Thursday, 20 November 2014

Personal Cash Advance / How to make a loan a headache does not become

When requesting a loan must analyze if really necessary, information costs, interest rates and even the most common reasons that people stop paying.

Apply for Credit brings many responsibilities, so you have to consider several factors before deciding whether you should continue with the decision and a headache will not go back.

1. Do you really need to take out a loan?
Having a debt require responsibility, since you have to continually pay to complete the amount and on the due date, which can harm your finances, whether personal or family for a long time. Only if it is really necessary you can opt for a loan, do not take out a loan without a clear goal or opt for pre-approved lines.

2. Some reasons why you should not borrow
- Holidays, travel or go to fun places. - For consumer purchases like furniture or appliances. - Things luxury or high need as cars or jewelry. - Payment of bills overdue for purchasing products. - Make reforms.

3. Are you sure you can afford?
As noted above, having a debt required to impose certain limits and responsibilities, one of which is to have an amount to pay each month, which will be impossible if you've agreed to a fee that does not fit to your financial reality. What is recommended is that the monthly payment of the debt does not exceed 25% of income, otherwise if you pass this percentage could roughing on the payment date.

4. Causes of leaving or not paying on time debt
When budgeting, timely payment dates must be the top priority in relation to other expenses.

- Interests that are often higher apply. - Interest and commissions are accumulated, reaching a higher stipulated debt. - You can start a legal claim, plus debt continues to increase.

5. Suns or dollars?
The rule is you have to borrow in the currency in which the income is perceived, any type of loan is an uncertainty, so it is best to take a conservative approach in this case: making the loan in the same currency that you perceive and so you forget currency risks. The dollar is often changing and can generate impact on monthly loan installments.

6. Election of the rate
The interest rate is the extra money you pay for the credit requested, a key tip is to know the Cost Effective Annual Rate (TCEA) of each bank, which summarizes the actual percentage that will pay for the loan type: annual interest rate, insurance, management fees and expenses.
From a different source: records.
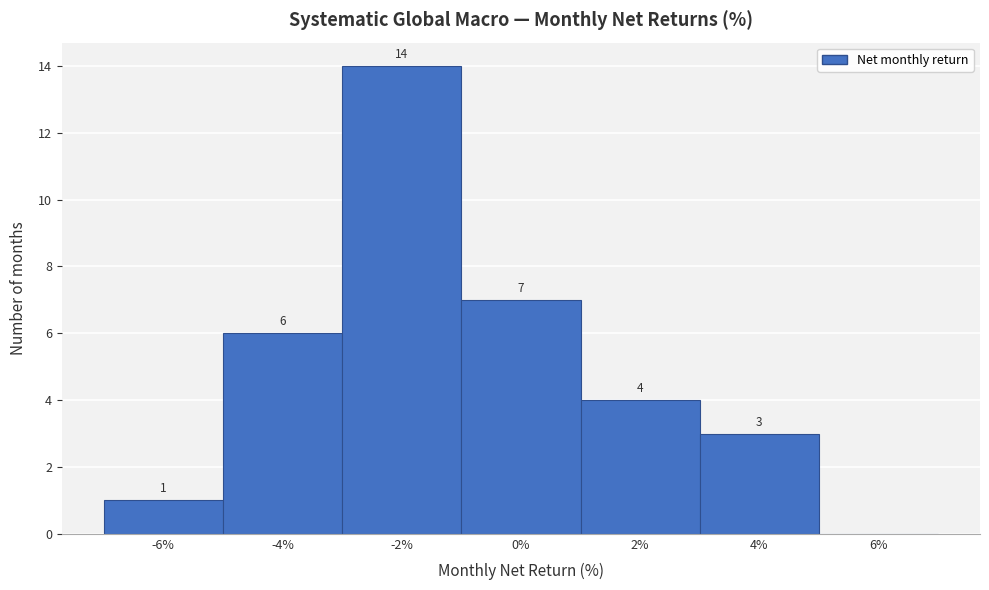

Reading right to left, extract all data points from this chart.

6%=0	4%=3	2%=4	0%=7	-2%=14	-4%=6	-6%=1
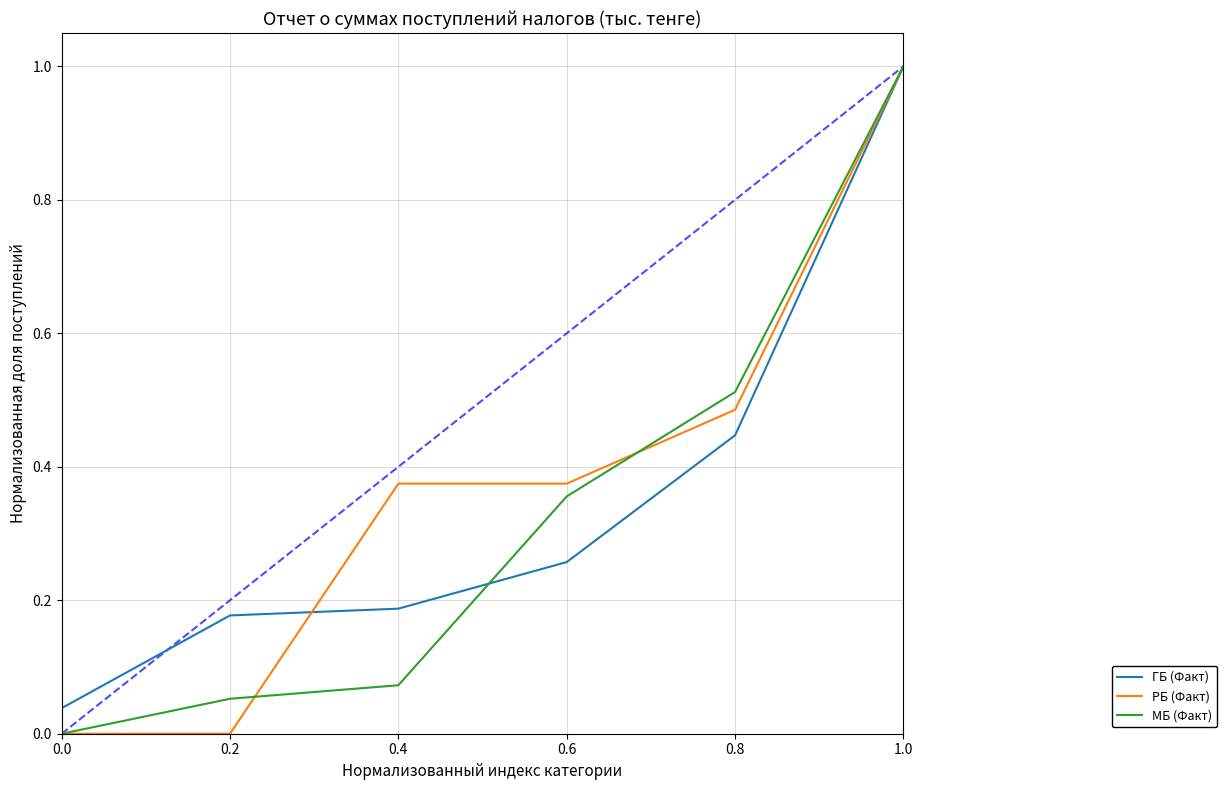

True or false: МБ (Факт) has a value of 0.0 at 0.2.

False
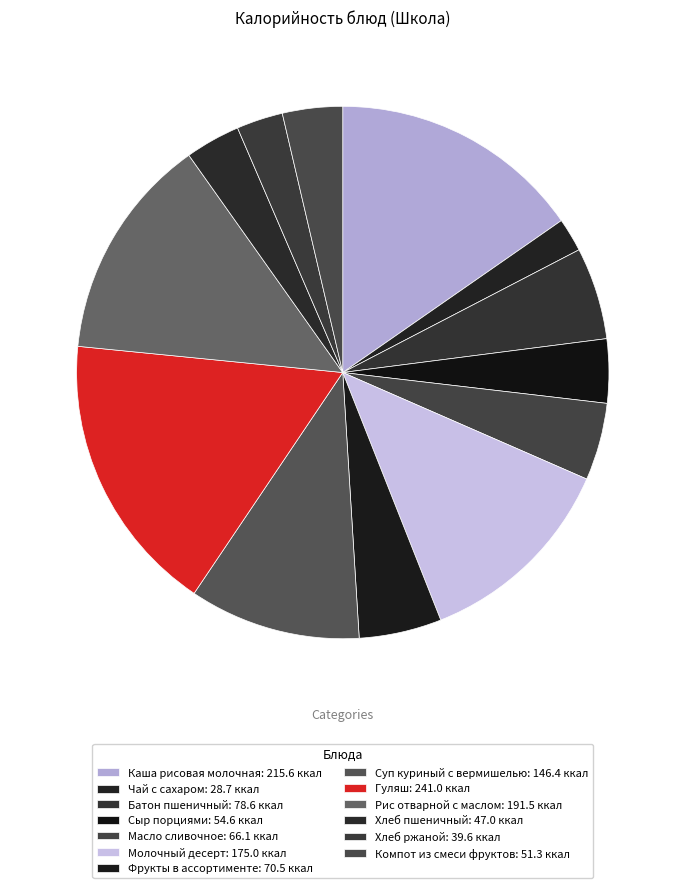

True or false: Батон пшеничный accounts for 6% of the total.

True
When you meet each percentage you can buy the one that suits you, it is preferable to compare and choose either not to lose money.

7. Determine the financial institution
The financial institution chosen will depend on the interest rate that provides, as it reflects the true amount you'll pay. Each entity has an obligation to inform you of TCEA (Cost Effective Annual Rate) for the requested loan.

8. What do I need to get a loan?
The common requirements are not being registered in a central risk having an income of S /. 700 S / 1000 according to the financial institution of your choice, work more than a year in your workplace, ID and utility bill to verify the address.

9. Know your rights
You are entitled to them to explain everything that firms can not afford to sign without reading, some points have to know thoroughly to be careful with your personal finances.

10. Review your credit history
It is imperative that the bank review your history and if you are delinquent is certainly no credit, corrects problems immediately, anyway have to wait a little longer to apply for that loan that you crave.

11. Do not go into debt to other entities at a time
Shown as a desperate act into debt while using credit cards, mortgages or car loans, it is a situation that hurts you. Apply a single loan and wait at least six months for another.